◆ **What to do**: Extract each line of the data below that contains the word "Eurasian", copying every such line in full.

== Exercise input

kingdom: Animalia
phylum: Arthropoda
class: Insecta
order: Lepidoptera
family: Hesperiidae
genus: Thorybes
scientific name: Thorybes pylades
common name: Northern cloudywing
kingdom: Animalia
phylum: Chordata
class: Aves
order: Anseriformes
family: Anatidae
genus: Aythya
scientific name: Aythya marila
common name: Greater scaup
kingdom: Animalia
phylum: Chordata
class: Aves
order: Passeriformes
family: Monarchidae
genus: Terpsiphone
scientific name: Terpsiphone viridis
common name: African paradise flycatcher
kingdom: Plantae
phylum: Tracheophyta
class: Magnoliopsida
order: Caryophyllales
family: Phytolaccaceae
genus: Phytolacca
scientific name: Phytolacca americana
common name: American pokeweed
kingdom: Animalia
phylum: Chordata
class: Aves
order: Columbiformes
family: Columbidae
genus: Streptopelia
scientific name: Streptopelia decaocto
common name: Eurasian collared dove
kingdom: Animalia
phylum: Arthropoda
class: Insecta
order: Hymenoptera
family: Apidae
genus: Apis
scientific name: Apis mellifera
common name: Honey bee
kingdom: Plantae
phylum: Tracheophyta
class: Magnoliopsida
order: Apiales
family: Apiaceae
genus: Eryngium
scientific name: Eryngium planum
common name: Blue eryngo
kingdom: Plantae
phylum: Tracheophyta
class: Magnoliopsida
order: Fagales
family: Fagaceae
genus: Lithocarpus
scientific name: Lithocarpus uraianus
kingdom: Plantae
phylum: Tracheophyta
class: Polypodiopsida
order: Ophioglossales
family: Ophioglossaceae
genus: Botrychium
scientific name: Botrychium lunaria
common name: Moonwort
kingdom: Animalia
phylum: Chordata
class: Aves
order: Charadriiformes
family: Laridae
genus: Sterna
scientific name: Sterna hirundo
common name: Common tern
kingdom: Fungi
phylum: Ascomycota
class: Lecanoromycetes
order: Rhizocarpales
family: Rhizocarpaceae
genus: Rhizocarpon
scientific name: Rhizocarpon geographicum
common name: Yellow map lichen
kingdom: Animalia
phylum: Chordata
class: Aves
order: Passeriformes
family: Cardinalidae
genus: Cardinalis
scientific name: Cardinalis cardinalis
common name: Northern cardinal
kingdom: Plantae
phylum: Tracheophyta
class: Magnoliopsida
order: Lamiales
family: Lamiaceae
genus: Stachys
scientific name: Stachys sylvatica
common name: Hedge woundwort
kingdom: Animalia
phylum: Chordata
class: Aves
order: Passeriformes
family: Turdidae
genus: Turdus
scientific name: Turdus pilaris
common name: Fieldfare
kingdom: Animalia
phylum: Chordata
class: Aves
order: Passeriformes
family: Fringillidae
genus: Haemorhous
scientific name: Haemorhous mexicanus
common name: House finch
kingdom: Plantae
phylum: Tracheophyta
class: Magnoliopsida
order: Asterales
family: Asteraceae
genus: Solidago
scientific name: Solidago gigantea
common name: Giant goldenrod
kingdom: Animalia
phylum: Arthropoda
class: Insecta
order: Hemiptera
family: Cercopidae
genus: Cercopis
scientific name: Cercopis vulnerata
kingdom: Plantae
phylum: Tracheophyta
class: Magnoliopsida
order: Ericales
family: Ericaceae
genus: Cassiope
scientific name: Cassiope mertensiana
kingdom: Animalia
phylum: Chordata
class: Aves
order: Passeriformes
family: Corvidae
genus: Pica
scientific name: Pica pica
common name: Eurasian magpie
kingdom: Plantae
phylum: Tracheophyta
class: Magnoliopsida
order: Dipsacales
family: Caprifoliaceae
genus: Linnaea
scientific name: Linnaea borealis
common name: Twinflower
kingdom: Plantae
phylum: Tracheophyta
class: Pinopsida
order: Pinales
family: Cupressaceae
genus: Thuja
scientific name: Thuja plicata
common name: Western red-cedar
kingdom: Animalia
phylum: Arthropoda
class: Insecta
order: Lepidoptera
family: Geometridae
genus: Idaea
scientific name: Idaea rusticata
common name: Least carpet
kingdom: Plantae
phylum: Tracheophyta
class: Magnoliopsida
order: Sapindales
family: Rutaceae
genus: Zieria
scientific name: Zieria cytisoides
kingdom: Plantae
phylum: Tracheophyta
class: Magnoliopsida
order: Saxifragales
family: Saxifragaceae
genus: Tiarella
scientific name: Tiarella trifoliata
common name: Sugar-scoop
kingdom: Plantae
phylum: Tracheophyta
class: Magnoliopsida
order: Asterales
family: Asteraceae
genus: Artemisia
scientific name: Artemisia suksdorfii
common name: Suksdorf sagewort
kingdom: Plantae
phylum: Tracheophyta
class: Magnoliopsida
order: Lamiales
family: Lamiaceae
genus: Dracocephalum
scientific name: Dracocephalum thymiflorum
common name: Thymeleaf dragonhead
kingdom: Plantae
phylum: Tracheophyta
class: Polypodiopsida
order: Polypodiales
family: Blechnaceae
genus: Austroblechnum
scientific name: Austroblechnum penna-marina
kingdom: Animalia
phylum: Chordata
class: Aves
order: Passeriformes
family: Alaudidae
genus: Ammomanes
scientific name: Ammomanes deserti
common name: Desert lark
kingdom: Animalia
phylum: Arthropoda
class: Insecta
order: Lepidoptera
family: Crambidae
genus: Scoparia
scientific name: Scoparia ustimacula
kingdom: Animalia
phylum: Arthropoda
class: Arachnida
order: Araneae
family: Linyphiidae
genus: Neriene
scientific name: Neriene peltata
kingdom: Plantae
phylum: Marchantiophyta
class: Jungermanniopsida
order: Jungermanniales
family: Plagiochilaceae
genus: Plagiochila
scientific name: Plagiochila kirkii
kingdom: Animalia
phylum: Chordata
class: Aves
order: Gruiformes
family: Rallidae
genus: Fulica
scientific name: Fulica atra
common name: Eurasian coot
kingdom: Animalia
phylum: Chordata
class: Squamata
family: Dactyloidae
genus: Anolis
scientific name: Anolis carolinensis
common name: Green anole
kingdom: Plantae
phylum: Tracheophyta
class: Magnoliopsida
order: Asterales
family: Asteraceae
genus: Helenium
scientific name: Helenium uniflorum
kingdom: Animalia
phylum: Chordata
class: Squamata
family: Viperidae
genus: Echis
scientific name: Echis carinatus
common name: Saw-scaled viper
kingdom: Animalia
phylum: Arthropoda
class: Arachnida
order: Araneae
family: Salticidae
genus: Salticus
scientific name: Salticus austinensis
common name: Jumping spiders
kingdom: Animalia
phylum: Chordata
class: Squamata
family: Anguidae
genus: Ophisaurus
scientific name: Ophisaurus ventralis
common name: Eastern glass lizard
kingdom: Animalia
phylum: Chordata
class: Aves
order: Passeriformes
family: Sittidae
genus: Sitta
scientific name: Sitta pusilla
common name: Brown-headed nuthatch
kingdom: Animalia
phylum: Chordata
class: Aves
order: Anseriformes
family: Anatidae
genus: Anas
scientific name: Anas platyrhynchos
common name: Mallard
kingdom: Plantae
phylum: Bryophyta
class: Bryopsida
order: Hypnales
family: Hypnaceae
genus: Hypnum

====

◆ **Reply**:
common name: Eurasian collared dove
common name: Eurasian magpie
common name: Eurasian coot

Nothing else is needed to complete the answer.